Supplied text:

-- START --

Monday, July 25, 2011

Segment 3 RWA NATIONALS workshop Creating the Perfect Hero...Internal Conflict

Welcome again. For the past weeks, we've been reviewing my notes from the workshop I gave with Jenna Kernan and Deb Mullins at RWA 2011.

We've gone over family and your character's flaw. Today we tackle incorrect core beliefs (which in Susan Meier World form the basis of the internal conflict).

So, read on...


I said before that the hero and heroine can be correcting or deciding not to correct little flaws throughout the course of your story and that can be used to move your plot or to show your characters’ level of commitment.

But I told you that they cannot CORRECT THEIR CONFLICT because then the story is over. LOL

So what’s the difference between a flaw and the conflict?

A flaw isn’t the big thing that will keep the hero and heroine from committing to each other for life. A flaw is something unique to your character that can be perceived as negative. A fear. A habit. An addiction. A physical imperfection.

When you sit down to write your story, one of the questions you should ask yourself is…

Okay, I have this wonderful, good looking, intelligent hero and this superfantastic, good looking heroine, who are uber attracted to each other…
Why won’t they commit for life?

Seriously, why don’t they just ask each other out, fall into bed, and begin plans for spending the rest of their lives together?

The answer to that question is your conflict. And most of us wouldn’t refuse to commit because of a flaw. There’s something deeper in us that causes us not to want to commit to someone.

Now, there are all kinds of workshops on conflict. So we’re not going to get into internal and external stuff.

We’re going to talk about the real, bottom line reason two people wouldn’t just fall into each others’ arms on page one and commit for life.

INCORRECT CORE BELIEFS.

What are incorrect core beliefs? Maybe we should start with just plain core beliefs? (LOL)

A core belief is a broad and general conclusion a person comes to as a result of life experience. We create these core beliefs and use them as a sort of shorthand for how to live our lives. According to Tony Robbins (and about a billion psychiatrists) we do everything to avoid pain and/or gain pleasure. So these beliefs we create are used to either help us avoid pain or gain pleasure.

Think back to your 21st birthday. If your friends took you out and got you rip-roaring drunk and you don’t remember the last hour of the night, but woke up on your bathroom floor naked and bruised…You’d probably create a core belief or two about drinking…or maybe about getting totally drunk.

You probably would think, Wow, getting drunk is dangerous. I’m not doing that again.

-- END --

Exercise task 1: Copy out the entries from the line containing "line at (25, 198): dashed -> solid" through the line containing "text at (393, 290): 17 -> 27", including both of those lines.
The text and the entries have nothing to do with each other.

Extracted records:
-- START --

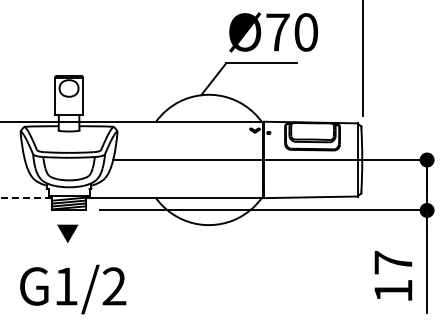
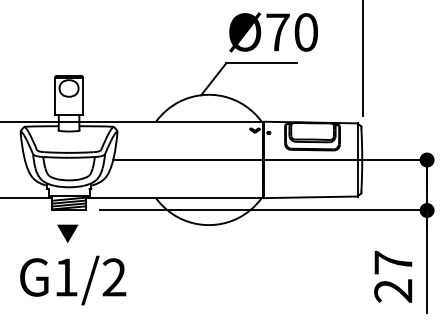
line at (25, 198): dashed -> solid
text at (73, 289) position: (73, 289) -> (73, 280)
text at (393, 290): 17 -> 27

-- END --
-- START --

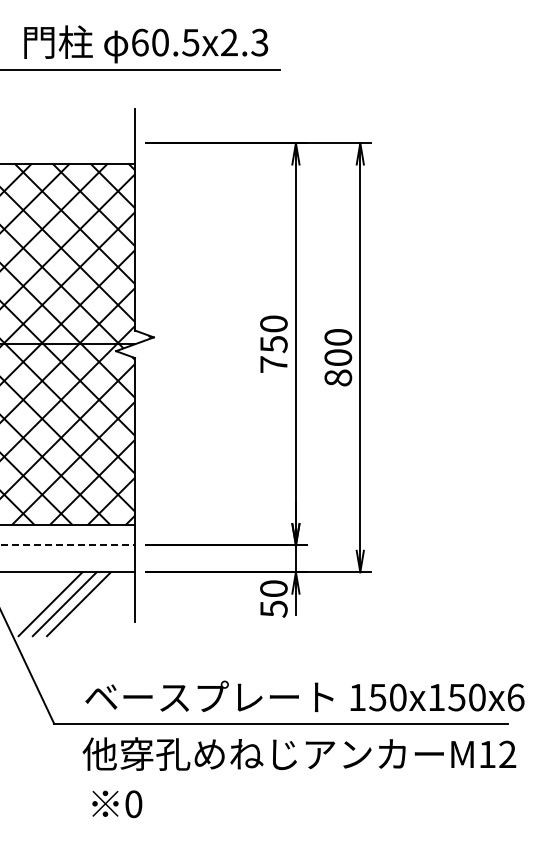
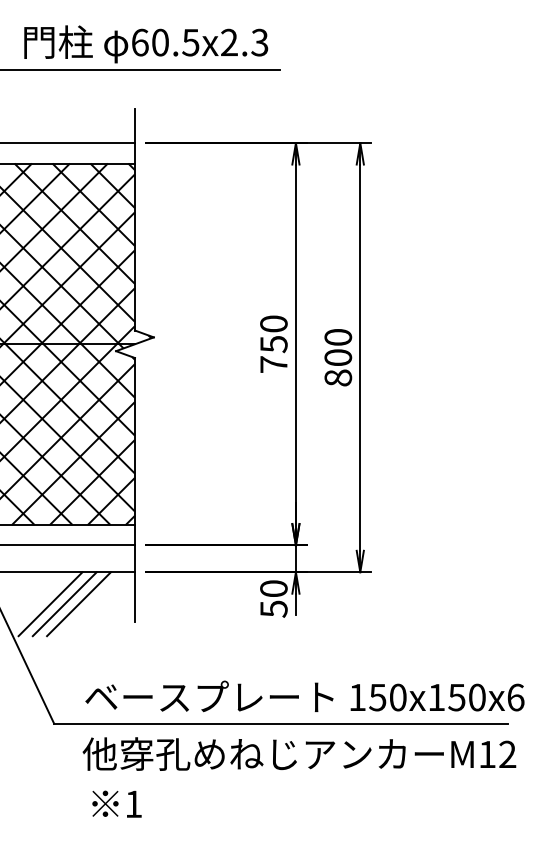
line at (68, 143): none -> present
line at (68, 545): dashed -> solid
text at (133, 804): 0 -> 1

-- END --

Exercise task 2:
Answer these questions about the workshop post:
(a) Who gave the workshop with the author at RWA 2011?
(b) What four examples of a flaw does the post list?
(c) According to Tony Robbins, what do we do everything to achieve?

Expected answer 1:
line at (25, 198): dashed -> solid
text at (73, 289) position: (73, 289) -> (73, 280)
text at (393, 290): 17 -> 27

Expected answer 2:
(a) Jenna Kernan and Deb Mullins
(b) A fear, a habit, an addiction, and a physical imperfection
(c) To avoid pain and/or gain pleasure